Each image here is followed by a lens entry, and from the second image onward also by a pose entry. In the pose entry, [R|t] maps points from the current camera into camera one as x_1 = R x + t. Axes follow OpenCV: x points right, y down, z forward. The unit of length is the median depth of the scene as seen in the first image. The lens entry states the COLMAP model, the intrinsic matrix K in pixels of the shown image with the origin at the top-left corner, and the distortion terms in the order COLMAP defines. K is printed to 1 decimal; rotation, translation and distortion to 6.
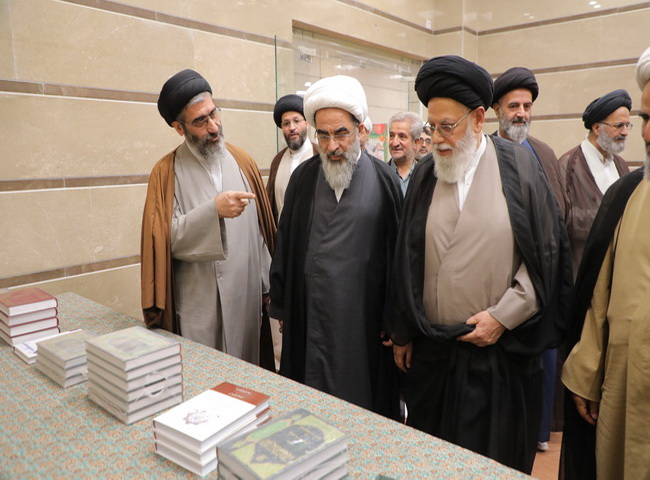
lens RADIAL K [[500.2, 0, 327.3], [0, 500.2, 222.4], [0, 0, 1]] dist [-0.034200, 0.043509]
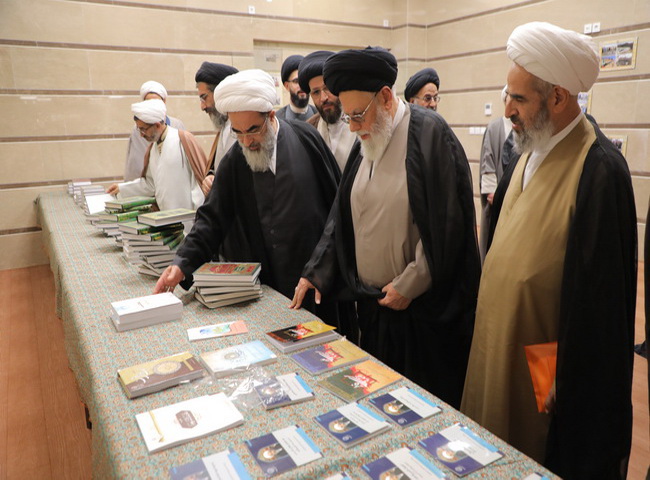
lens RADIAL K [[504.4, 0, 326.5], [0, 504.4, 216.8], [0, 0, 1]] dist [-0.031230, 0.043240]
pose [[0.949412, 0.051615, -0.309762, 0.987263], [-0.033310, 0.997388, 0.064097, 0.092731], [0.312261, -0.050536, 0.948651, -0.747221]]
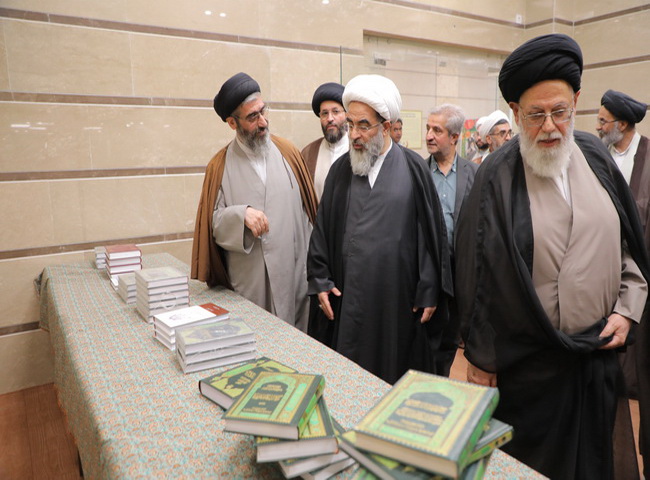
lens RADIAL K [[500.2, 0, 327.3], [0, 500.2, 222.4], [0, 0, 1]] dist [-0.034200, 0.043509]
pose [[0.956847, 0.033490, -0.288655, 0.269766], [-0.031373, 0.999436, 0.011960, 0.027815], [0.288892, -0.002387, 0.957359, -0.152076]]
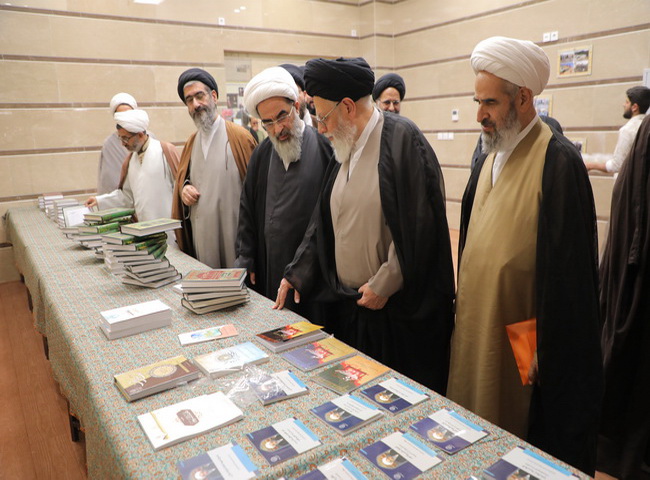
lens RADIAL K [[504.4, 0, 326.5], [0, 504.4, 216.8], [0, 0, 1]] dist [-0.031230, 0.043240]
pose [[0.966727, 0.018930, -0.255108, 0.978979], [-0.007243, 0.998884, 0.046673, 0.097199], [0.255707, -0.043272, 0.965786, -0.779007]]
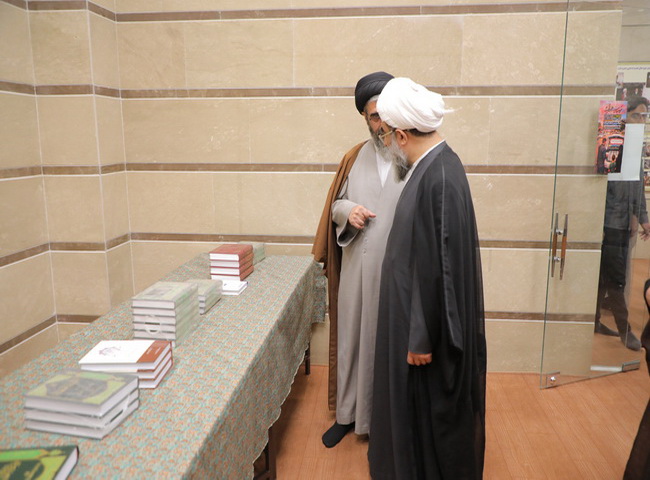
lens RADIAL K [[504.4, 0, 326.5], [0, 504.4, 216.8], [0, 0, 1]] dist [-0.031230, 0.043240]
pose [[0.560475, 0.137424, -0.816690, 0.484220], [-0.120102, 0.989199, 0.084029, -0.063981], [0.819417, 0.050990, 0.570926, 0.299169]]
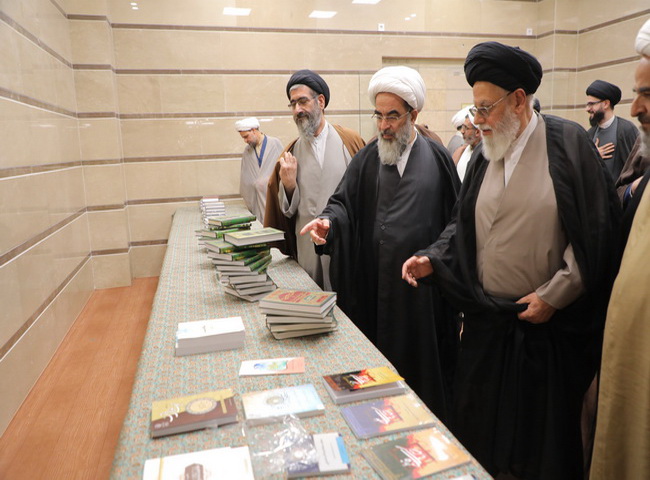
lens RADIAL K [[504.4, 0, 326.5], [0, 504.4, 216.8], [0, 0, 1]] dist [-0.031230, 0.043240]
pose [[0.824013, 0.064940, -0.562836, 1.025750], [-0.053836, 0.997889, 0.036318, 0.088625], [0.564007, 0.000374, 0.825770, -0.630411]]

--

» **Activity**:
The records, exactly as written but without images, should be returned.

» **Answer for this exercise**:
Each image here is followed by a lens entry, and from the second image onward also by a pose entry. In the pose entry, [R|t] maps points from the current camera into camera one as x_1 = R x + t. Axes follow OpenCV: x points right, y down, z forward. The unit of length is the median depth of the scene as seen in the first image. The lens entry states the COLMAP model, the intrinsic matrix K in pixels of the shown image with the origin at the top-left corner, and the distortion terms in the order COLMAP defines. K is printed to 1 decimal; rotation, translation and distortion to 6.
lens RADIAL K [[500.2, 0, 327.3], [0, 500.2, 222.4], [0, 0, 1]] dist [-0.034200, 0.043509]
lens RADIAL K [[504.4, 0, 326.5], [0, 504.4, 216.8], [0, 0, 1]] dist [-0.031230, 0.043240]
pose [[0.949412, 0.051615, -0.309762, 0.987263], [-0.033310, 0.997388, 0.064097, 0.092731], [0.312261, -0.050536, 0.948651, -0.747221]]
lens RADIAL K [[500.2, 0, 327.3], [0, 500.2, 222.4], [0, 0, 1]] dist [-0.034200, 0.043509]
pose [[0.956847, 0.033490, -0.288655, 0.269766], [-0.031373, 0.999436, 0.011960, 0.027815], [0.288892, -0.002387, 0.957359, -0.152076]]
lens RADIAL K [[504.4, 0, 326.5], [0, 504.4, 216.8], [0, 0, 1]] dist [-0.031230, 0.043240]
pose [[0.966727, 0.018930, -0.255108, 0.978979], [-0.007243, 0.998884, 0.046673, 0.097199], [0.255707, -0.043272, 0.965786, -0.779007]]
lens RADIAL K [[504.4, 0, 326.5], [0, 504.4, 216.8], [0, 0, 1]] dist [-0.031230, 0.043240]
pose [[0.560475, 0.137424, -0.816690, 0.484220], [-0.120102, 0.989199, 0.084029, -0.063981], [0.819417, 0.050990, 0.570926, 0.299169]]
lens RADIAL K [[504.4, 0, 326.5], [0, 504.4, 216.8], [0, 0, 1]] dist [-0.031230, 0.043240]
pose [[0.824013, 0.064940, -0.562836, 1.025750], [-0.053836, 0.997889, 0.036318, 0.088625], [0.564007, 0.000374, 0.825770, -0.630411]]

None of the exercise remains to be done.